- AUSGEWÄHLTER TEXTAUSZUG
★ ★ ★ ★ ★ ★ ★

# Antec H920 Software wird nur unvollständig dargestellt.



## Brandenburg (8. Mai 2013)

*Antec H920 Software wird nur unvollständig dargestellt.*

Hallo, habe leider das Problem das die Software der Antec H2o 920 Wasserkühlung nicht vollständig dargestellt wird.
So das ich zb. keine Farben am Kühler verändern kann. Habe mehrmals die  Software installiert und deinstalliert jedoch ohne Erfolg. (Registry gesäubert)
Der untere Teil wird nur teilweise dargestellt. (siehe Ahnhang) Würde mich jetzt nicht weiter stören, jedoch kann ich so keine Einstellungen vornehmen.
Auch im Netz habe ich nichts dergleichen finden können. Echt nervig die Software...Weiß wer woran das liegen könnte?

Gruß Michael


----------



## R@ven (8. Mai 2013)

★ ★ ★ ★ ★ ★ ★

- ANGEZEIGTE EINTRÄGE
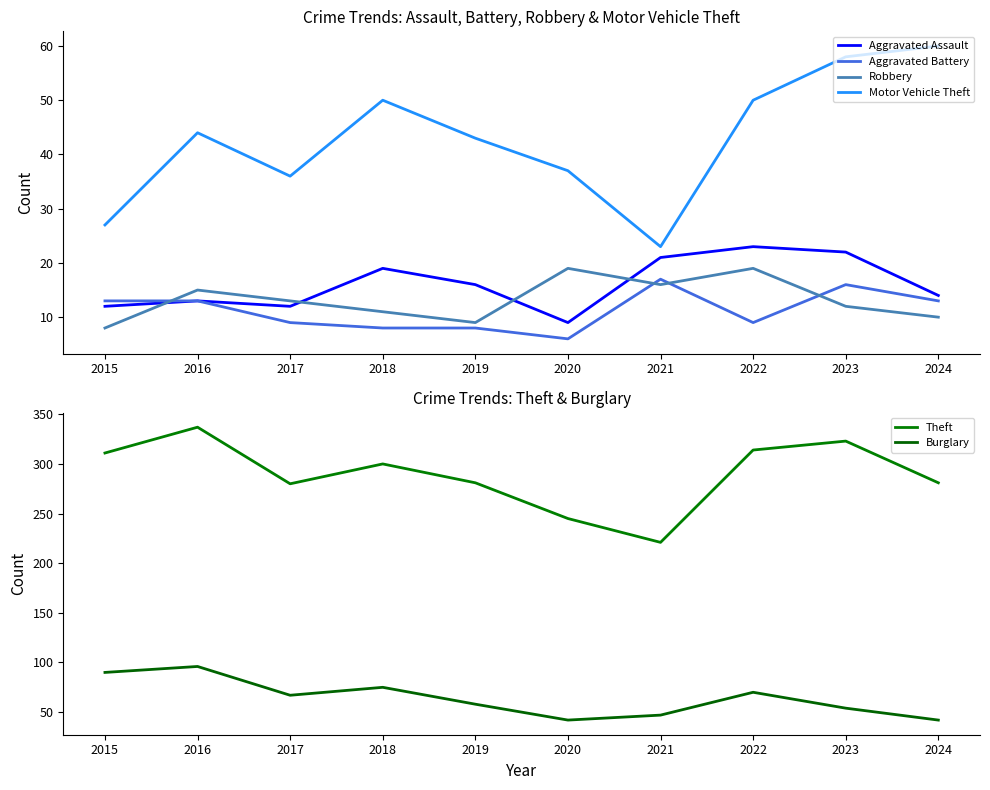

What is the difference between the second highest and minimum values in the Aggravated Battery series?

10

★ ★ ★ ★ ★ ★ ★

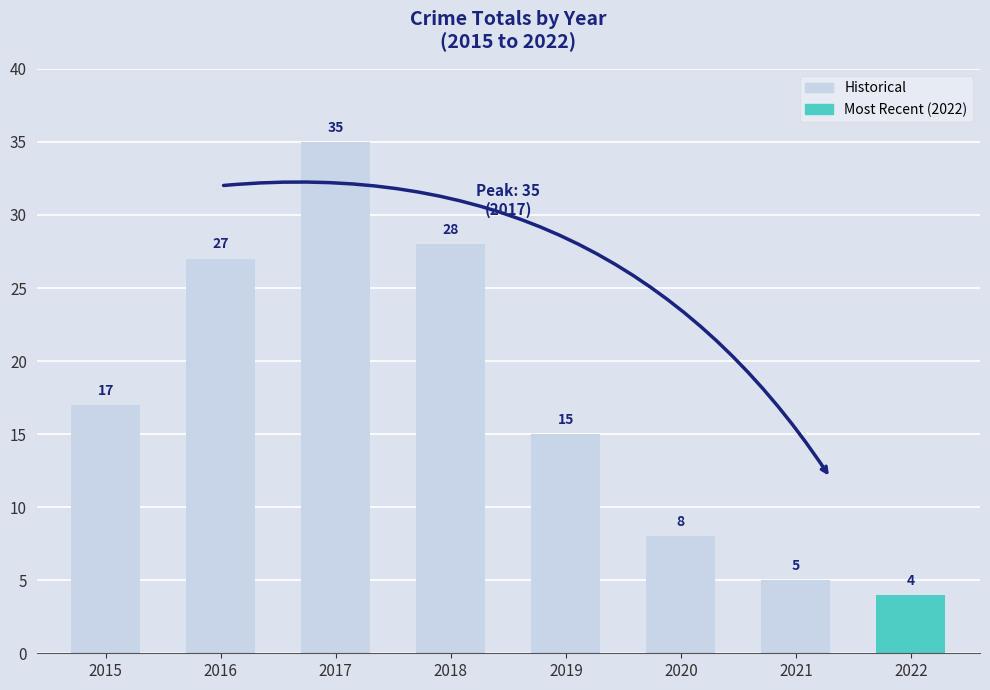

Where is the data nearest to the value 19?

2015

★ ★ ★ ★ ★ ★ ★

- ZU BEANTWORTENDE FRAGEN
[A] Übersetze aus dem Forenthread zur Antec-H920-Software den Satz „Auch im Netz habe ich nichts dergleichen finden können.“ ins Englische.
[B] Schreibe den Forenthread zur Antec-H920-Software weiter, beginnend nach seinem letzten Satz.

- ERWARTETE AUSGABEN
[A] I couldn't find anything like this online either.

[B]
*AW: Antec H920 Software wird nur unvollständig dargestellt.*

Ist vielleicht die Anzeige in Windows vergrößert (z.B 125%), weil manche Programme haben damit Probleme und stellen dann den Inhalt nicht mehr richtig da.

Eine Möglichkeit wäre mit Rechtsklick -> Eigenschaften -> Kompatibilität, dort den Hacken bei "Skalierung bei hohem DPI Wert deaktivieren" zu setzen.


----------



## cryzen (8. Mai 2013)

*AW: Antec H920 Software wird nur unvollständig dargestellt.*

installiere mal netframework 4.5 neu oder wenn nicht reparieren , kumpel hatte das gleiche problem mal und das habe ich das ausprobiert und es hat geholfen , ist die per usb  am board angeschlossen ? 

( schon evga precision x offen damit man deine titan sieht hehe )


----------



## hotfirefox (8. Mai 2013)

*AW: Antec H920 Software wird nur unvollständig dargestellt.*

Da gehörts rein 
http://extreme.pcgameshardware.de/w...hlungen-corsair-h-0-antec-h20-coolit-eco.html


----------



## Brandenburg (8. Mai 2013)

*AW: Antec H920 Software wird nur unvollständig dargestellt.*



cryzen schrieb:


> installiere mal netframework 4.5 neu oder wenn nicht reparieren , kumpel hatte das gleiche problem mal und das habe ich das ausprobiert und es hat geholfen , ist die per usb  am board angeschlossen ?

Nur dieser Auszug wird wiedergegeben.